We split data to **simulate the real world** where we don’t know the answers in advance.  
It helps us answer:

> "Can this model make good predictions on data it hasn’t seen before?"

Without splitting, we might build a model that memorizes the training data but performs poorly on new data — this is called **overfitting**.

---

### ❓ What is a Good Split Value?

A common and effective split is:

- **80% training**
- **20% testing**

Other typical splits:
- **70/30** – when you want more test data
- **60/40** – for small datasets (rare)
- **90/10** – when you have lots of data and want to train more

> ✅ The best split depends on how much data you have and how critical performance evaluation is.


In [48]:
from sklearn.model_selection import train_test_split

# Define features and target
X = df.drop(columns=['survived'])
y = df['survived']

# Stratified split
X_train, X_test, y_train, y_test = train_test_split(X, y, test_size=0.3, stratify=y, random_state=42)

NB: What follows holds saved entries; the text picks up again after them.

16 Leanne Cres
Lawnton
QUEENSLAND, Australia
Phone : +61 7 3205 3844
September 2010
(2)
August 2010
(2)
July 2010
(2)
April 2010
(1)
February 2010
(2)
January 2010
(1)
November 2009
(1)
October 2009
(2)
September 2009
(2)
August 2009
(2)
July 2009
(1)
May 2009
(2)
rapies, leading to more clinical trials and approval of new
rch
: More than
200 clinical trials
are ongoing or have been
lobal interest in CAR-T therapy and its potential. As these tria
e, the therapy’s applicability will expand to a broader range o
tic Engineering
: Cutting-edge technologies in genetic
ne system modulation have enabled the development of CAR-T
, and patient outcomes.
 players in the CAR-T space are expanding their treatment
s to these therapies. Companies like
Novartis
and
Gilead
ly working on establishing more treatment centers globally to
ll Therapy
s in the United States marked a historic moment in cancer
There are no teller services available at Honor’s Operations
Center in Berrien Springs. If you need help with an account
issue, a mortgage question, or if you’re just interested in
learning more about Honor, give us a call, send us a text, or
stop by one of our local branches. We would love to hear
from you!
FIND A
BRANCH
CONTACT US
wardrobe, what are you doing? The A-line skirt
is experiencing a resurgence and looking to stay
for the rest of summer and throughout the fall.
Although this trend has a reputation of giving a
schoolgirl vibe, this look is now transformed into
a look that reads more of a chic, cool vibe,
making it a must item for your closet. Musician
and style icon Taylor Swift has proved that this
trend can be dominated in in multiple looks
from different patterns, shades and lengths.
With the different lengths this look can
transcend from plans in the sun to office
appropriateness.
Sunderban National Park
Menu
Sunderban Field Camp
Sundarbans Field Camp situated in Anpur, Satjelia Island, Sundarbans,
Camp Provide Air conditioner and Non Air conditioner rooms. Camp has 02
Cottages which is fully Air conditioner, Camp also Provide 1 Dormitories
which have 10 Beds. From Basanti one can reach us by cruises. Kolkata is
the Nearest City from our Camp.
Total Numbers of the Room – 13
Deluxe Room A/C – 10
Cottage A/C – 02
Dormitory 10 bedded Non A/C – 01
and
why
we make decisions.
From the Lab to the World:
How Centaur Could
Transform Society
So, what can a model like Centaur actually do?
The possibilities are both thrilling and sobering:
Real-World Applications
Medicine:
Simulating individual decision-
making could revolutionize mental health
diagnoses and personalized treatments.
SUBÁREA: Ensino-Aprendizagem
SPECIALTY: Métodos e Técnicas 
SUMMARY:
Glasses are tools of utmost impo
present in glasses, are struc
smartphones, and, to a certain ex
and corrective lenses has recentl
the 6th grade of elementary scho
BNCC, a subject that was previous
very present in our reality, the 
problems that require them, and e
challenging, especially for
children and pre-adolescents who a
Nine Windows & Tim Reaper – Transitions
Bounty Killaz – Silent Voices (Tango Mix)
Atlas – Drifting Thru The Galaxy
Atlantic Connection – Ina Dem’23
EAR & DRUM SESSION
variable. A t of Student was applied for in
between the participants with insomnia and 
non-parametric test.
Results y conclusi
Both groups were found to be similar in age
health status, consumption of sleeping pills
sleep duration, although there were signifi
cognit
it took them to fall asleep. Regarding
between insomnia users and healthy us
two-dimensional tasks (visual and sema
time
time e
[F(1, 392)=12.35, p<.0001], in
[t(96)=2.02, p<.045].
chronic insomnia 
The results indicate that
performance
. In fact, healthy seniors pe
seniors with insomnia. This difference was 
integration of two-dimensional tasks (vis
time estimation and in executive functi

X_train.shape, X_test.shape


((541, 27), (232, 27))

## 6. 📦 Dataset-Specific Preprocessing

For the Titanic dataset:
- We derived family size and age-based groups.
- For time-series or text data, other tasks would be required.


## 7. 🧠 Target Variable Preprocessing

In this classification task:
- The target is already binary (`survived`)
- In imbalanced datasets, use resampling or class weights

In [61]:
from collections import Counter
print("Target distribution:", Counter(y_train))

Target distribution: Counter({0: 318, 1: 223})


In [62]:
from imblearn.over_sampling import RandomOverSampler
oversampler = RandomOverSampler(random_state=42)
X_resampled_over, y_resampled_over = oversampler.fit_resample(X_train, y_train)
print("After Oversampling:", Counter(y_resampled_over))

After Oversampling: Counter({0: 318, 1: 318})


In [63]:
from imblearn.under_sampling import RandomUnderSampler
undersampler = RandomUnderSampler(random_state=42)
X_resampled_under, y_resampled_under = undersampler.fit_resample(X_train, y_train)
print("After Undersampling:", Counter(y_resampled_under))

After Undersampling: Counter({0: 223, 1: 223})


In [64]:
from imblearn.over_sampling import SMOTE
print("before SMOTE:", Counter(y_train))
smote = SMOTE(random_state=42)
X_resampled, y_resampled = smote.fit_resample(X_train, y_train)
print("after SMOTE:", Counter(y_resampled))

before SMOTE: Counter({0: 318, 1: 223})
after SMOTE: Counter({0: 318, 1: 318})


## ✅ Summary

We’ve completed a full preprocessing pipeline:
- Cleaned missing, duplicated, and irrelevant data
- Scaled and encoded features
- Engineered new variables
- Detected and handled outliers
- Prepared a clean dataset for modeling

> You're now ready to build models confidently!